Location
- Rose Avenue High Wycombe, Buckinghamshire, HP15 7UB England 51°38′50″N 0°42′43″W﻿ / ﻿51.64709°N 0.71187°W

Information
- Type: Academy
- Religious affiliation: Multicultural
- Established: 1976
- Specialist: Arts College
- Department for Education URN: 137256 Tables
- Ofsted: Reports
- Headteacher: Neil Stocking
- Gender: Coeducational
- Age: 11 to 18
- Enrolment: 1180
- Website: www.swr.school

= Sir William Ramsay School =

Sir William Ramsay School is a co-educational secondary school in Hazlemere, Buckinghamshire, England. It takes children from the age of 11 through to the age of 18 with a total of approximately 1,180 pupils attending. The school shares a catchment area with the nearby Holmer Green Senior School.

==History==
The school was founded in 1976, and named after Nobel Prize winning scientist Sir William Ramsay, who lived in Hazlemere until his death in 1916. Sir William Ramsay has three houses: Blake, Nash and Hepworth. Each form is an individual house.

It was awarded specialist school status as a Visual Arts College by the Department for Education and Skills in September 2000.

On 9 January 2004, a fifteen-year-old pupil stabbed a fellow pupil after she intervened when he threatened his ex-girlfriend with a seven-inch steak knife.

On the morning of 27 January 2007, two men entered the school and were regarded as suspicious.
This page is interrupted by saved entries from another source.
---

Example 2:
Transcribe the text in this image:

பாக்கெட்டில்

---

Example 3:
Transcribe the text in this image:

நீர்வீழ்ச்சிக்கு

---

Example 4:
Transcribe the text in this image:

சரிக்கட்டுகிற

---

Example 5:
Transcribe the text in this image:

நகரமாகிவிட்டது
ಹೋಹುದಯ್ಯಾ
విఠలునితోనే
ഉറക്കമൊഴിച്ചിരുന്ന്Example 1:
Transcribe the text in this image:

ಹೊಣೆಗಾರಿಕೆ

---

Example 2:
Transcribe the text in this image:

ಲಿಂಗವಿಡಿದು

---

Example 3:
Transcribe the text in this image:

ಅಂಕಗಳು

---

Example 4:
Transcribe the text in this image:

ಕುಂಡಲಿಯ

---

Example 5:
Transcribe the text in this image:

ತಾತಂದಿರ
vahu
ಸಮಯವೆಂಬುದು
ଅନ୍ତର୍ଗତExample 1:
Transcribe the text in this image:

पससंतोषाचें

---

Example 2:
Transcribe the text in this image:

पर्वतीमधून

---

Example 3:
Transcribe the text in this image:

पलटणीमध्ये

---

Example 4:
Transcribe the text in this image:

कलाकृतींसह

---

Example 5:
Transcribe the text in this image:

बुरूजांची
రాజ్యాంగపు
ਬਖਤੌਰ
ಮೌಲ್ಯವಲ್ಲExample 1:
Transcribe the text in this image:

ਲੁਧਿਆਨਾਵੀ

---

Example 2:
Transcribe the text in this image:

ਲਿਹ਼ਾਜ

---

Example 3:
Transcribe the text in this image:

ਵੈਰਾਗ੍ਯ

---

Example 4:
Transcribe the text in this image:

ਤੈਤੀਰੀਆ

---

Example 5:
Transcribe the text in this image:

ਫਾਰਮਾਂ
Pupils were held in classrooms and the school was placed on lockdown while a police helicopter and canine team searched the surrounding area. Two men were later arrested.

In August 2011 the school became an Academy.

== Facilities ==
In 2007, the school opened a new performing arts centre. The first performance was the musical Grease.
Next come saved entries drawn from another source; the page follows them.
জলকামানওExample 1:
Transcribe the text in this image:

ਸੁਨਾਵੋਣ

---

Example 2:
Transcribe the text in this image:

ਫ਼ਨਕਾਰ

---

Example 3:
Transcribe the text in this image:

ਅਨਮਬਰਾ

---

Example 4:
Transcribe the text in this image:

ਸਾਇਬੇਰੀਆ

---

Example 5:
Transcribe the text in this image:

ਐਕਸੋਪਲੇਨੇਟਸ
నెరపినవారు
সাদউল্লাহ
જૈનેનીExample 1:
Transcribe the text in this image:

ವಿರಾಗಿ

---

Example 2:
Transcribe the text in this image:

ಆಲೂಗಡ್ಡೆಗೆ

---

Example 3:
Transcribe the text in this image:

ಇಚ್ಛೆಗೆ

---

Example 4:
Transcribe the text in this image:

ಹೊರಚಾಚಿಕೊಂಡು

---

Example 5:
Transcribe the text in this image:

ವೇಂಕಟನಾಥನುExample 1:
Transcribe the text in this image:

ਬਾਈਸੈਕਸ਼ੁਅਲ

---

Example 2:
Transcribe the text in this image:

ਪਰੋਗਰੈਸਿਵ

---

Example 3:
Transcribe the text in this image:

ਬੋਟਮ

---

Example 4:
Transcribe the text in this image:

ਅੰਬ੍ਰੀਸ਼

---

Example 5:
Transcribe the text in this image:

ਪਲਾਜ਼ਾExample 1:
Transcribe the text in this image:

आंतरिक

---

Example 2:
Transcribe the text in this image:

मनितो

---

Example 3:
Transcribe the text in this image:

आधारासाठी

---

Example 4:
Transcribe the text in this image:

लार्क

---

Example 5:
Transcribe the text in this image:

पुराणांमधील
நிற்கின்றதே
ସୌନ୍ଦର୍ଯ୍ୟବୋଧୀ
In 2017 a new complex housing science labs, maths rooms, and a sixth form centre was opened by alumna and British singer Leigh-Anne Pinnock.

== Head teachers ==
Until the beginning of the 2012–13 academic year, the head teacher was Gaynor Comber. She was succeeded by Mark Mayne, who was in the role until the 2016–17 academic year. Deputy headteacher Chris Carter became acting head until the appointment of Christine McLintock for the 2017–18 academic year. McClintock resigned her role of Executive Headteacher after five years, and was succeeded by Paul Ramsey.

== Ofsted ==
In June 2022, Sir William Ramsay School underwent a full Ofsted inspection, where it was rated 'Inadequate', following a monitoring visit in 2021. The report described the arrangements for safeguarding as "not effective" and indicated that the school has "high incidence of serious behaviour incidents". In addition, the curriculum was described as "not always delivered well" in some subjects. According to the inspection report, the school has a good Sixth Form provision with high quality facilities for students to use.

Ofsted completed a further monitoring inspection of Sir William Ramsay School in March 2023. The report found that the school "remains inadequate and has serious weaknesses" despite a "strengthened" safeguarding team and improvements to behaviour.

==Disabled, special needs and hearing impaired pupils==
The school has a unit for deaf pupils, known as the HARP, and a unit for disabled and special needs pupils known as the SEN.

==Notable alumni==
- Abigail Hardingham (born 1991), actress.
- Adam Paul Harvey (born 1984), actor who played Tom Brake in Night and Day, Ralph Henshaw in Bedtime and Nathan Boothe in Where the Heart Is. More recently he has acted in two films: My Brother Tom (2001) and Son of Rambow (2007).
- Leigh-Anne Pinnock (born 1991), former Head Girl and British singer.